9.4 submitMessage(): The Complete Flow

submitMessage() is an async generator method. Its return type is AsyncGenerator<SDKMessage, void, unknown>, meaning it yields a sequence of SDKMessage values and then terminates. The caller iterates it with for await ... of.

The method orchestrates ten distinct stages. The diagram below shows the happy path through a complete turn.

9.4.1 Per-turn Reset and canUseTool Wrapping

The first thing submitMessage() does is clear discoveredSkillNames and call setCwd(cwd).
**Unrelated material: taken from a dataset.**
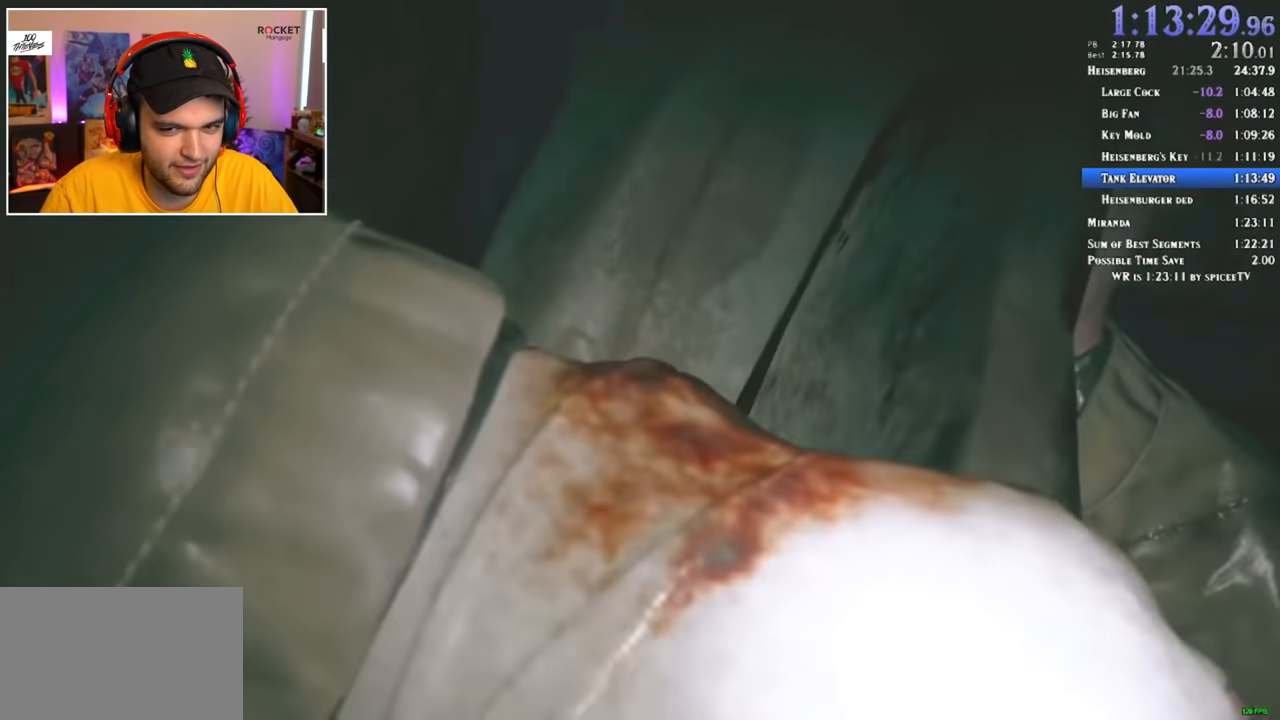
{"keys": [], "mouse": [], "events": []}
This reset ensures that skill discovery results from a previous turn do not bleed into the current one, and that any tool that resolves file paths starts from the correct working directory even if the Node.js process has moved.

Immediately after the reset, submitMessage() creates a new function wrappedCanUseTool that closes over the real canUseTool from config:

typescript
// src/QueryEngine.ts (conceptual reconstruction)
const wrappedCanUseTool: CanUseToolFn = async (tool_name, tool_use_id, tool_input, context) => {
  const result = await canUseTool(tool_name, tool_use_id, tool_input, context)
  if (result.behavior !== 'allow') {
    this.permissionDenials.push({ tool_name, tool_use_id, tool_input })
  }
  return result
}

The wrapper does not modify the result; it only intercepts denials. The original canUseTool still makes the actual decision. This separation of concerns keeps the permission system clean: the policy lives in canUseTool, while the audit trail lives in QueryEngine.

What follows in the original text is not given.